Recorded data
----
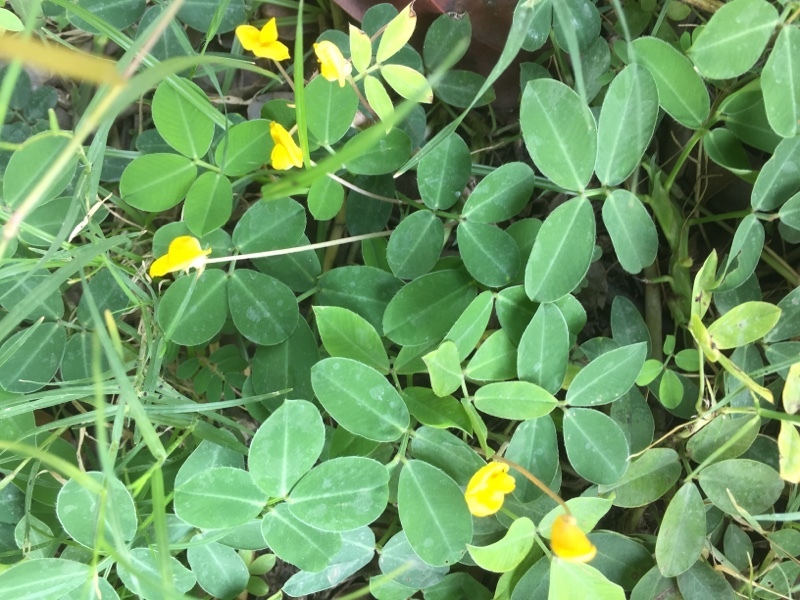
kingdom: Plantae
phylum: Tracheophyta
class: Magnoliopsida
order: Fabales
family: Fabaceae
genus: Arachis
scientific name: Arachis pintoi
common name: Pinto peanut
----
- [WRITTEN EXERCISE] Copy the lines of the items word for word, starting at the line containing "phylum: Tracheophyta" and ending at the last line of the items, with both of those lines included.

- [WRITTEN REPLY]
phylum: Tracheophyta
class: Magnoliopsida
order: Fabales
family: Fabaceae
genus: Arachis
scientific name: Arachis pintoi
common name: Pinto peanut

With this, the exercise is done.